Burns opined on the state of mining in the DRC and the ethical concerns at the heart of the cobalt business.

“So, it could be seen as a brave move by Elon Musk and Tesla to go direct for cobalt supplies needed by their current Shanghai and future Berlin battery plants,” Burns wrote. “Teaming up with Glencore, who produces about a fifth of the country’s cobalt output, negates allegations of sourcing conflict minerals. It is true Glencore’s governance has been challenged and the miner is being investigated by the U.S. Department of Justice. However, to date, the worst that process has thrown up is an association with discredited individuals and old accusations of money laundering, referring to cases not just in the DRC but also Nigeria and Venezuela going back to 2007.

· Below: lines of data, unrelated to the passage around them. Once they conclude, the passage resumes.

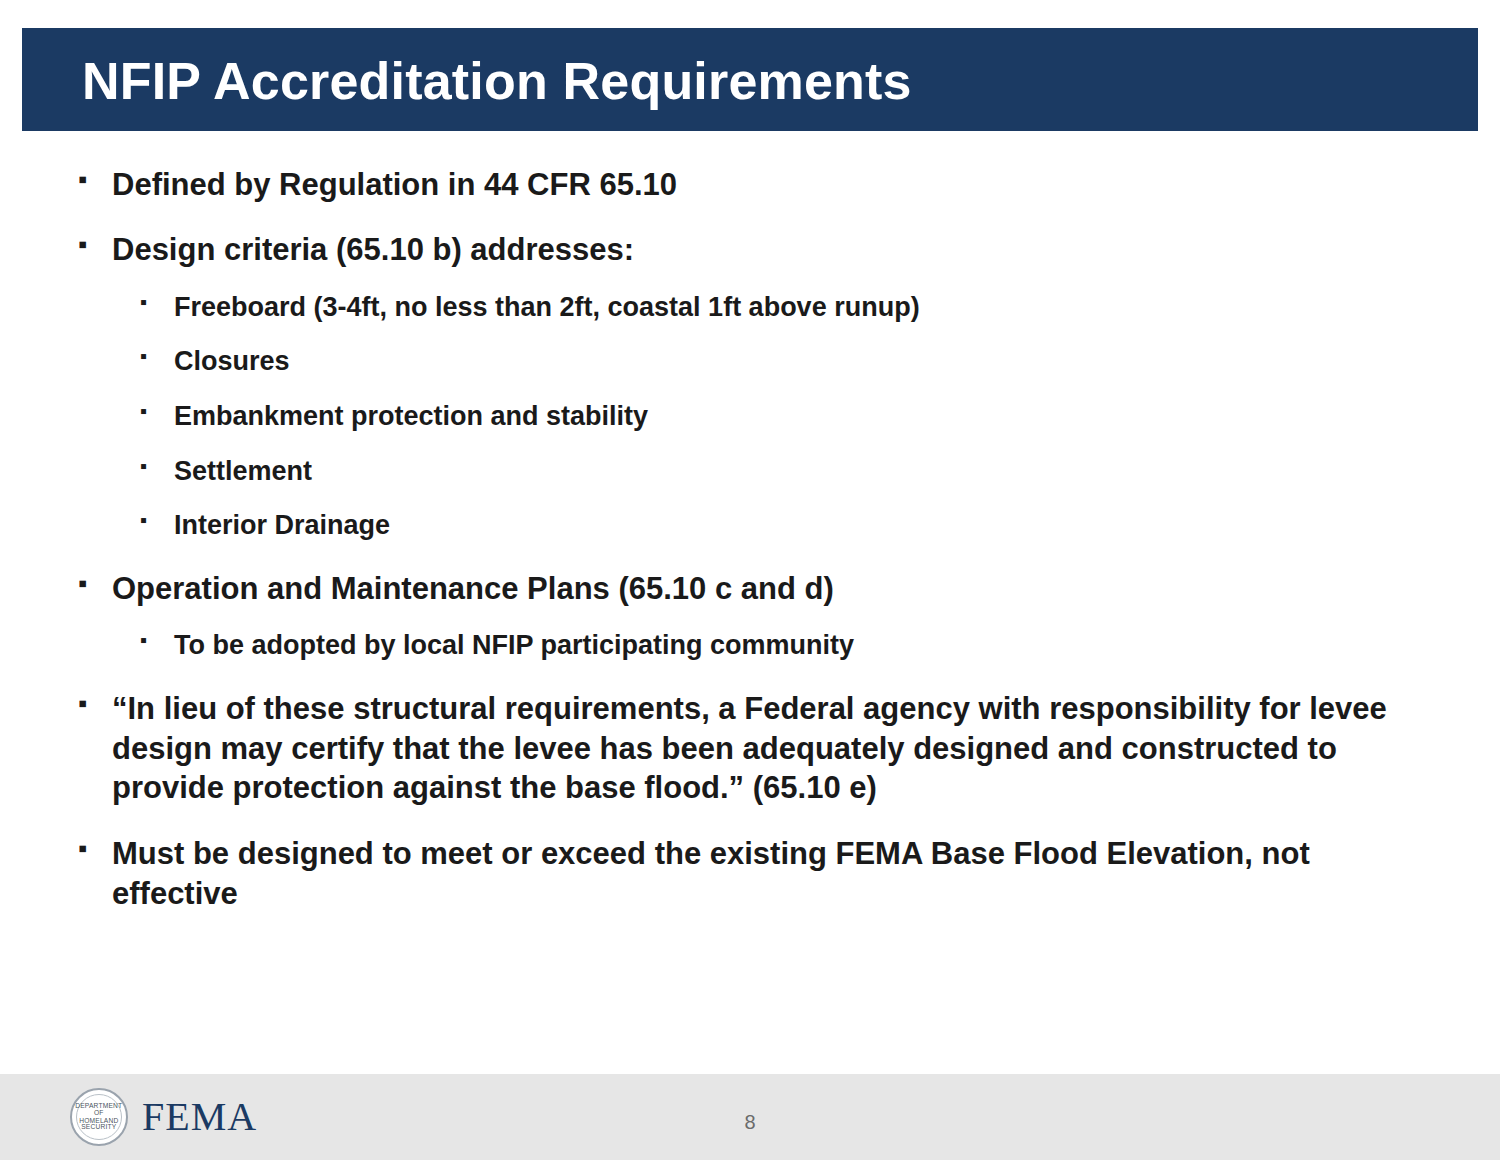NFIP Accreditation Requirements
Defined by Regulation in 44 CFR 65.10
Design criteria (65.10 b) addresses:
Freeboard (3-4ft, no less than 2ft, coastal 1ft above runup)
Closures
Embankment protection and stability
Settlement
Interior Drainage
Operation and Maintenance Plans (65.10 c and d)
To be adopted by local NFIP participating community
“In lieu of these structural requirements, a Federal agency with responsibility for levee design may certify that the levee has been adequately designed and constructed to provide protection against the base flood.” (65.10 e)
Must be designed to meet or exceed the existing FEMA Base Flood Elevation, not effective
DEPARTMENT
OF
HOMELAND
SECURITY
FEMA
8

“While the DOJ and British SFO investigations are ongoing, the fact remains if you need cobalt, you need the DRC. If you are going to deal in the DRC, you need a well-established Western supplier, like Glencore, not despite the unsavory nature of the DRC market but precisely because of it.”

Freight rates remain high despite pandemic impacts

The coronavirus outbreak has had far-reaching economic consequences, impacting demand and, consequently, prices for a wide range of commonly used goods and services.

As for shipping, however, Burns explained seaborne freight rates have not fallen by as much as one might expect given the economic pressures seen in other sectors.

“Trade volumes dropped dramatically as the pandemic spread, one measure of that being transits through the Suez Canal, a crucial shipping route for the Asia-European trade,” Burns explained. “Container ship transits were down 15% year on year, faltering continuously since January, International Shipping News reports, and were down by 32% year on year in May to settle at an all-time low by the beginning of this month.

“Lines have been nimble and reacted quickly to changing events by blanking sailings, consolidating or sharing services, and laying up or idling unused vessels. Shipping rates have, therefore, held up well so far, which is maybe not what consumers want to hear; however, for the health of the industry, it at least helps ensure the survival of the major lines.”